• **Supplied passage**:
☆ ☆ ☆ ☆ ☆

Facebook speech falsely claims massive vote fraud
The speech by Donald Trump posted on his personal Facebook page Wednesday afternoon was a declaration of war on American democracy. It was a scarcely veiled call for a right-wing insurrection to overthrow the election results and maintain in the White House a president who has been repudiated by the American people.
The 46-minute diatribe, which Trump called "the most important speech I've ever made," embraced all the bogus charges of vote fraud, ballot-stuffing and the use of computer software to "switch" votes promoted by Trump lawyers Rudy Giuliani, Jenna Ellis and Sidney Powell over the past three weeks. These allegations have been laughed out of court for lack of any shred of evidence, in state after state, by Republican and Democratic judges alike.
Trump declared that the November election was "rigged" and demanded that the US Supreme Court intervene to overturn the results in all the battleground states, declare him the winner, and award him their electoral votes and thus a second term as president.
However, the main purpose of the speech, which brands the Democratic Party and most state election officials as criminals, was to incite Trump's most fervent followers to stage violent attacks against anyone targeted by the would-be fuhrer in the White House. Denouncing those who "desire to hurt the president of the United States," Trump demanded that "something should happen." He added, "These entrenched interests oppose our movement, because we put America first."

☆ ☆ ☆ ☆ ☆

• **Given data**:
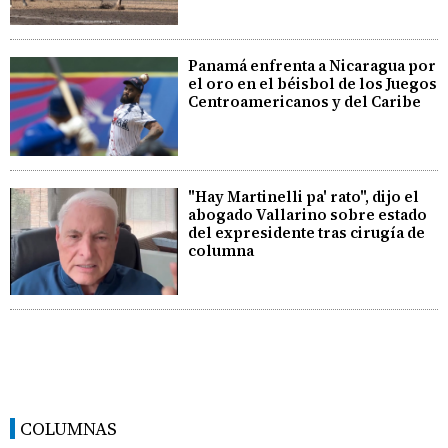
Panamá enfrenta a Nicaragua por
el oro en el béisbol de los Juegos
Centroamericanos y del Caribe
"Hay Martinelli pa' rato", dijo el
abogado Vallarino sobre estado
del expresidente tras cirugía de
columna
COLUMNAS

☆ ☆ ☆ ☆ ☆

• **Problem 1**: Extract everything from "Facebook speech falsely" down to "Democratic judges alike." in the article about Trump's Facebook speech, copying it word for word.
• **Problem 2**: Continue the article on Trump's Facebook speech from the point where it stops.

• **Response area 1**:
Facebook speech falsely claims massive vote fraud
The speech by Donald Trump posted on his personal Facebook page Wednesday afternoon was a declaration of war on American democracy. It was a scarcely veiled call for a right-wing insurrection to overthrow the election results and maintain in the White House a president who has been repudiated by the American people.
The 46-minute diatribe, which Trump called "the most important speech I've ever made," embraced all the bogus charges of vote fraud, ballot-stuffing and the use of computer software to "switch" votes promoted by Trump lawyers Rudy Giuliani, Jenna Ellis and Sidney Powell over the past three weeks. These allegations have been laughed out of court for lack of any shred of evidence, in state after state, by Republican and Democratic judges alike.

• **Response area 2**:
The language of the speech, and its sweeping and anti-democratic line of argument, suggest that it was written by Stephen Miller, the spearhead of Trump's war on immigrants, perhaps with an assist from Steve Bannon, Trump's former top political counselor. Miller and Bannon have been the leading advocates for Trump to transform the Republican Party into an openly fascistic movement, with himself as its boss, whether inside or outside the White House.
White House officials indicated that Trump recorded the speech last week, before Attorney General William Barr, one of his most obedient political servants, conceded in an interview Tuesday: "To date, we have not seen fraud on a scale that could have effected a different outcome in the election." That admission alone demonstrates that Trump's speech was devised on the principles of Hitler and Goebbels: the bigger the lie, the better.
The timing of the speech's release was significant. It came barely 24 hours after a press conference where a top Georgia election administrator, a longtime Republican loyalist, made an extraordinary public denunciation of Trump personally, blaming him for mounting threats of violence. Gabriel Sterling cited the noose left at the home of one election IT worker and thousands of death threats directed at Secretary of State Brad Raffensperger, Raffensperger's wife, Sterling himself and many others involved in counting and tabulating votes in the state.
Sterling's comments blamed Trump explicitly. "Mr. President, you have not condemned this language or these actions," he said. "This has to stop." He also denounced Georgia's two Republican senators, who have both called for Raffensperger's resignation and backed Trump's attack on Georgia's conduct of the Nov. 3 election.
"Senators, you have not condemned this language or these actions," he said. "Stop inspiring people to commit potential acts of violence." Sterling said Trump appeared to have lost Georgia's 16 electoral votes -- he trails Biden by about 13,000 votes after two recounts -- while the two Republican senators each failed to gain a majority and will face Democratic challengers in a runoff election on Jan. 5.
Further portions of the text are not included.